GET etb/_search?pretty
{
   "query": {
      "bool": {
        "must": [
          {
            "match_phrase_prefix" : {
              "_all" : "Max"
            }
          },
          {
            "bool": {
              "should": [
                {
                  "bool": {
                    "must": [
                      {
                        "match": {
                          "ownerType": "USER"
                        }
                      },
                      {
                        "match": {
                          "owner": 1
                        }
                      }
                    ]
                  }
                },
                {
                  "bool": {
                    "must": [
                      {
                        "match": {
                          "ownerType": "GROUP"
                        }
                      },
                      {
                        "bool": {
                          "should": [
                            {
                              "match": {
                                "owner": 5
                              }
                            },
                            {
                              "match": {
                                "owner": 3
                              }
                            },
                            {
                              "match": {
                                "owner": 1
                              }
                            }
                          ]
                        }
                      }
                    ]
                  }
                }
              ]
            }
          }
        ]
      }
    },
    "aggs" : {
        "distinctIds" : {
            "terms" : {
              "field" : "id.keyword",
              "size": 2147483647
            }
        }
    },
    "size": 0
}

I know it's a little monster ;D But what I want to achieve here is, of course do a kind of "wildcard search" over all fields for the name "Max", and to make sure the entries should at least contain either my user id as an owner or one of my group ids. But I don't want the actual entries, just the distinct ids so I can afterwards join the entries.

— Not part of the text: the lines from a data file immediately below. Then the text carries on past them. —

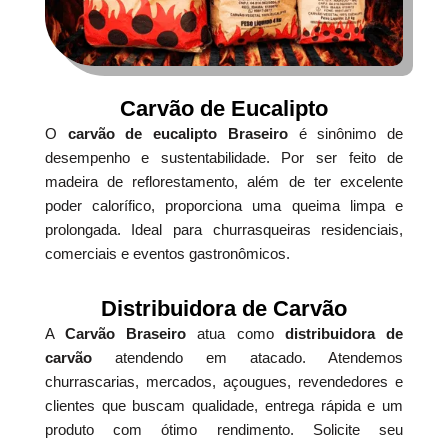
Carvão de Eucalipto
O
carvão de eucalipto Braseiro
é sinônimo de
desempenho e sustentabilidade. Por ser feito de
madeira de reflorestamento, além de ter excelente
poder calorífico, proporciona uma queima limpa e
prolongada. Ideal para churrasqueiras residenciais,
comerciais e eventos gastronômicos.
Distribuidora de Carvão
A
Carvão Braseiro
atua como
distribuidora de
carvão
atendendo em atacado. Atendemos
churrascarias, mercados, açougues, revendedores e
clientes que buscam qualidade, entrega rápida e um
produto com ótimo rendimento. Solicite seu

The problem here is that I only get 126 or 138 or 141 buckets although I know there must be 10.315 matches. And what would happen if the matches will be > Integer.MAX_VALUE?

Is this even the right way to get what I want?

Thanks in advance =)


#2

Can't really nobody help with this? =(


(Adrien Grand) #3

If the expected number of unique ids is low, then your current approach is fine. But otherwise if it has a high cardinality, I would keep the same query, remove the aggregation, scroll through all the results using the _scroll API and collect matching ids on client side.


#4

OK so you think the problem here is the mass of returns. If I have a "refined" search with much less hits it would be more reliable?

I don't think doing scroll and collect on client side would be nice because the "page"-sizes would vary too much and it could be that the same id pops up in 2 scrolls because there are too many entries with the same id. I hope this explains what I mean:

Guess we have a scroll size of 5 entries.

1 1 2 2 3 | 3 3 4 4 4

But I could return all distinct ids on server side that would be OK if it's possible to exclude all fields except the id field to have less traffic?


(system) #5

This topic was automatically closed 28 days after the last reply. New replies are no longer allowed.